Calculate the solubility of silver chloride in water at room temperature if the solubility product of AgCl is `1.6xx10^(-10)`.

To calculate the solubility of silver chloride (AgCl) in water at room temperature using the given solubility product (Ksp), we can follow these steps: ### Step-by-Step Solution: 1. **Understand the Dissociation of AgCl**: Silver chloride (AgCl) is a sparingly soluble salt that dissociates in water according to the following equation: \[ \text{AgCl (s)} \rightleftharpoons \text{Ag}^+ (aq) + \text{Cl}^- (aq) \] From this equation, we can see that for every mole of AgCl that dissolves, one mole of Ag\(^+\) ions and one mole of Cl\(^-\) ions are produced. 2. **Define Solubility**: Let the solubility of AgCl in water be represented by \( S \).
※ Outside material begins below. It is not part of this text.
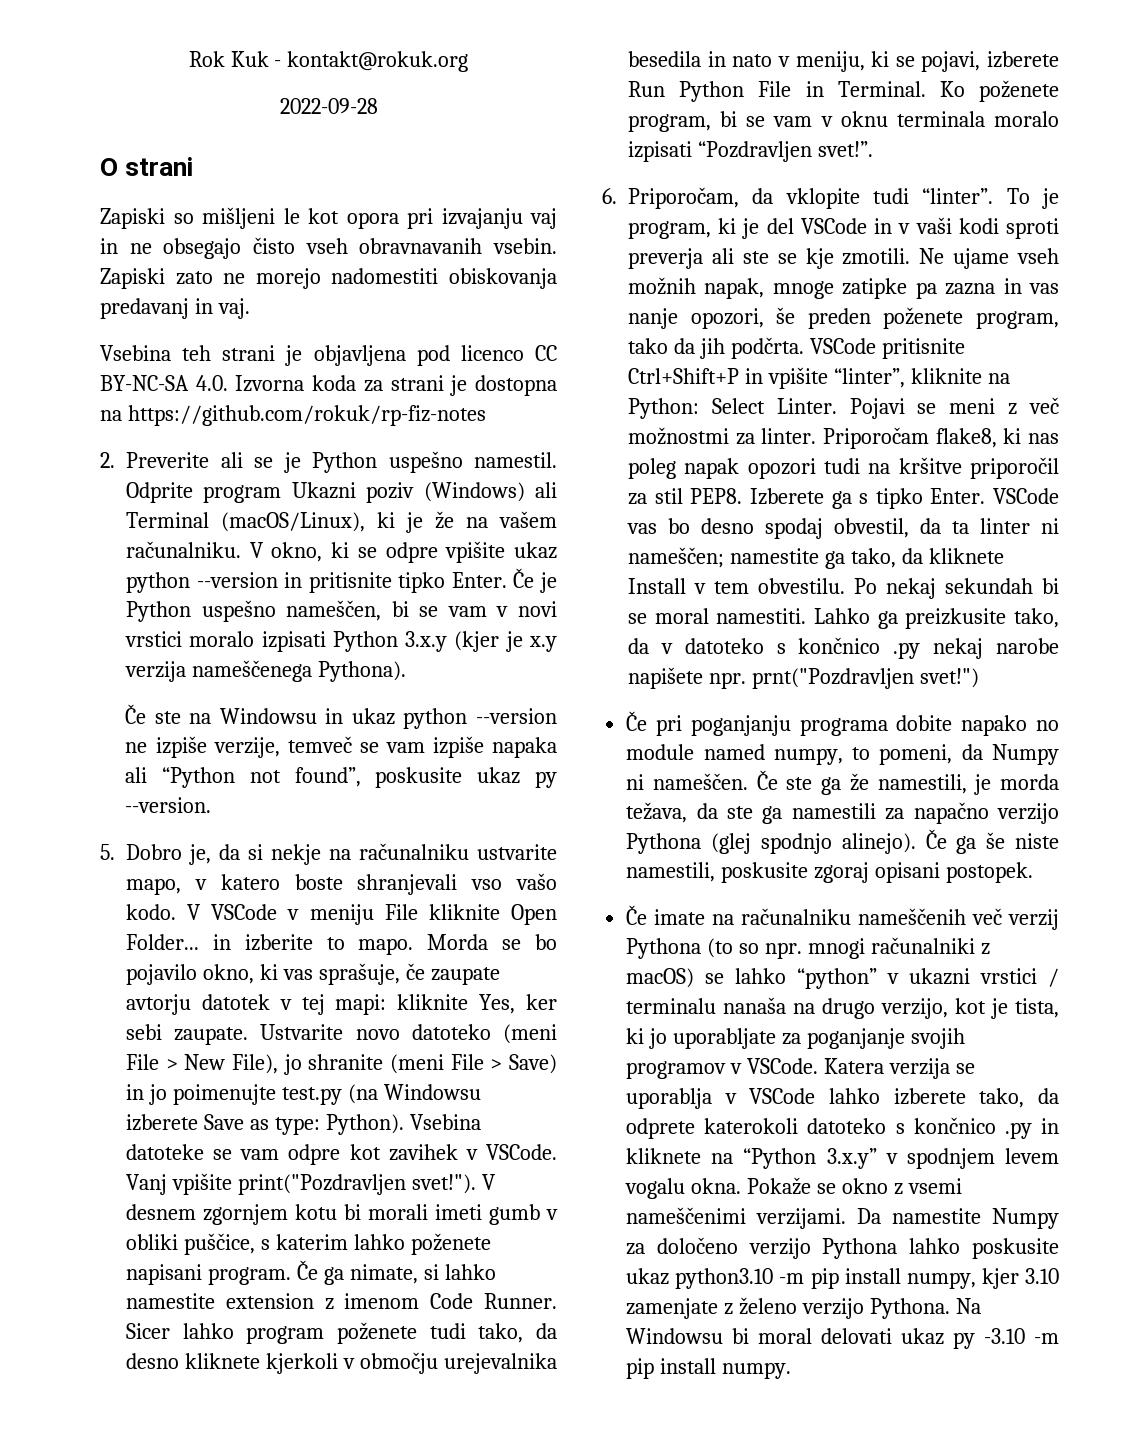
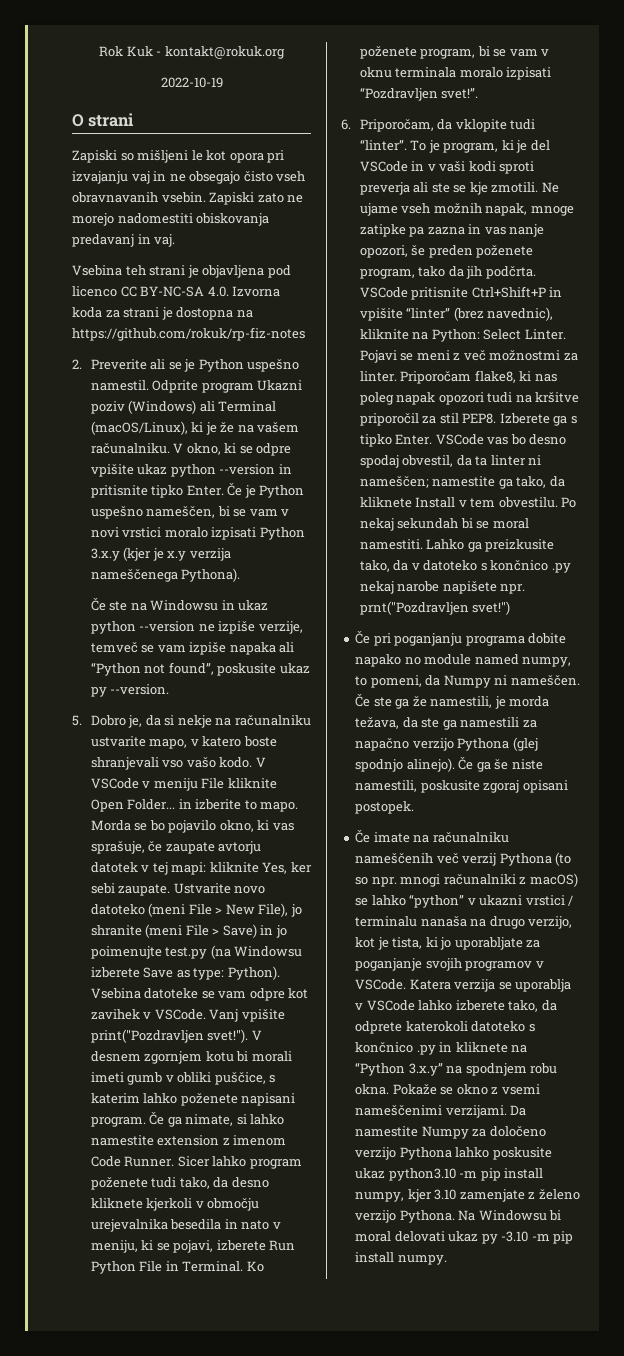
[279,98,378,114] 2022-09-28 -> [160,77,223,88] 2022-10-19
[833,368,905,388] “linter”, -> [406,307,554,321] “linter” (brez navednic),
[885,1148,1059,1169] [625,1178,686,1199] v spodnjem levem vogalu -> [446,1063,558,1076] na spodnjem robu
This means that at equilibrium: - The concentration of Ag\(^+\) ions will be \( S \) moles per liter. - The concentration of Cl\(^-\) ions will also be \( S \) moles per liter. 3. **Write the Expression for Ksp**: The solubility product (Ksp) expression for AgCl can be written as: \[ K_{sp} = [\text{Ag}^+][\text{Cl}^-] \] Substituting the concentrations from step 2, we have: \[ K_{sp} = S \cdot S = S^2 \] 4. **Substitute the Given Ksp Value**: We are given that \( K_{sp} = 1.6 \times 10^{-10} \). Therefore, we can set up the equation: \[ S^2 = 1.6 \times 10^{-10} \] 5. **Solve for S**: To find the solubility \( S \), we take the square root of both sides: \[ S = \sqrt{1.6 \times 10^{-10}} \] 6. **Calculate the Square Root**: Performing the calculation: \[ S \approx 1.26 \times 10^{-5} \text{ moles per liter} \] ### Final Answer: The solubility of silver chloride (AgCl) in water at room temperature is approximately: \[ S \approx 1.26 \times 10^{-5} \text{ moles per liter} \]